Sem querer me desfazer das barras de ouro que acabamos de conseguir e, sem querer demonstrar muitas riquezas para eles não ficarem gananciosos, resolvi solicitar ajuda do meu mago que pegou algumas pedras e com a magia "cantrip" fez elas parecerem gemas semi-preciosas. Até ali tudo bem, íamos sair sem problemas, com as faixas que nos evitariam perguntas. Mas o outro personagem que ainda estava escondido acabou tropeçando dentro da fortaleza e derrubando óleo nas faixas (depois de pegar umas secas). De qualquer forma, saímos de lá sem muitas complicações, mas sem ficarmos por muito tempo para descansar.

Algumas torres depois, avistamos umas criaturas escalando a ponte pelo lado do pântano. Ao nos aproximarmos, vimos umas criaturas com quase 3 metros de altura, muito peludas e com galhos na cabeça subindo na ponte e olhando apreensivas para gente, obviamente elas tinham problemas com humanos. Como nem nós nem eles deveriam estar ali e queriam problemas, simplesmente ficamos para trás e os observamos, deixando-os em paz. Eles perceberam isso, fizeram gestos de agradecimento e seguiram seu caminho. O resto da jornada até o final da ponte foi tranquilo para nós. As faixas realmente funcionaram.

Acontece que, quando chegamos no final dela, encontramos um pequeno vilarejo/posto avançado, com mais soldados e guardas e alguns comerciantes.

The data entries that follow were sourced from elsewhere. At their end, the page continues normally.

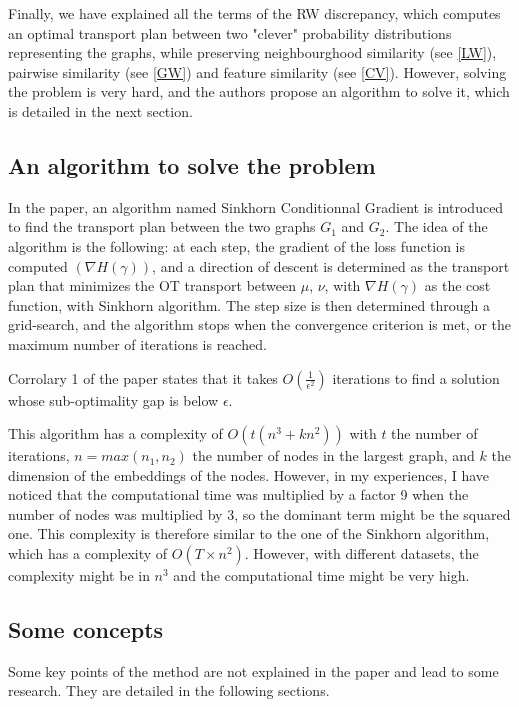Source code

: \documentclass[a4paper,11pt]{article}
\begin{document}
Finally, we have explained all the terms of the RW discrepancy, which computes an optimal transport plan between two "clever" probability distributions representing the graphs, while preserving neighbourghood similarity (see \ref{LW}), pairwise similarity (see \ref{GW}) and feature similarity (see \ref{CV}).
However, solving the problem is very hard, and the authors propose an algorithm to solve it, which is detailed in the next section.


\subsection{An algorithm to solve the problem}

In the paper, an algorithm named Sinkhorn Conditionnal Gradient is introduced to find the transport plan between the two graphs $G_1$ and $G_2$. 
The idea of the algorithm is the following: at each step, the gradient of the loss function is computed $(\nabla H(\gamma))$, and a direction of descent is determined as the transport plan that minimizes the OT transport between $\mu$, $\nu$, with $\nabla H (\gamma)$ as the cost function, with Sinkhorn algorithm.
The step size is then determined through a grid-search, and the algorithm stops when the convergence criterion is met, or the maximum number of iterations is reached.

Corrolary 1 of the paper states that it takes $O(\frac{1}{\epsilon^2})$ iterations to find a solution whose sub-optimality gap is below $\epsilon$. 

This algorithm has a complexity of $O(t(n^3 + kn^2 ))$ with $t$ the number of iterations, $n = max(n_1, n_2)$ the number of nodes in the largest graph, and $k$ the dimension of the embeddings of the nodes. 
However, in my experiences, I have noticed that the computational time was multiplied by a factor 9 when the number of nodes was multiplied by 3, so the dominant term might be the squared one. 
This complexity is therefore similar to the one of the Sinkhorn algorithm, which has a complexity of $O(T \times n^2)$. 
However, with different datasets, the complexity might be in $n^3$ and the computational time might be very high.

\subsection{Some concepts}

Some key points of the method are not explained in the paper and lead to some research. 
They are detailed in the following sections.
\end{document}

No início não entendemos muito bem como as coisas estavam posicionadas e pensamos que teríamos que passar pelo local para prosseguir em direção o local onde encontraríamos o Suíno Feculento, e aí disseram que teríamos que passar por uma inspeção alfandegária e pagar taxas (agora eu entendo meus jogadores quando coloco cobradores de impostos atrás deles). Mas, depois, entendemos que apenas tínhamos que seguir para o norte, subindo as colinas. Vendemos nossa carroça para pegar algumas mulas e para lá seguimos. Mesmo com o mestre falando que teríamos que dar explicações de o porque termos vendido uma carroça se somos comerciantes. Mas depois a gente resolve isso. Minha maior preocupação é que o meu mago, Crisagon, o Gordo, ganhou um ponto de Sorte de adiantamento para ele fazer coisas mais legais no jogo. Hummmm... vamos ver o quê eu apronto nessa quinta.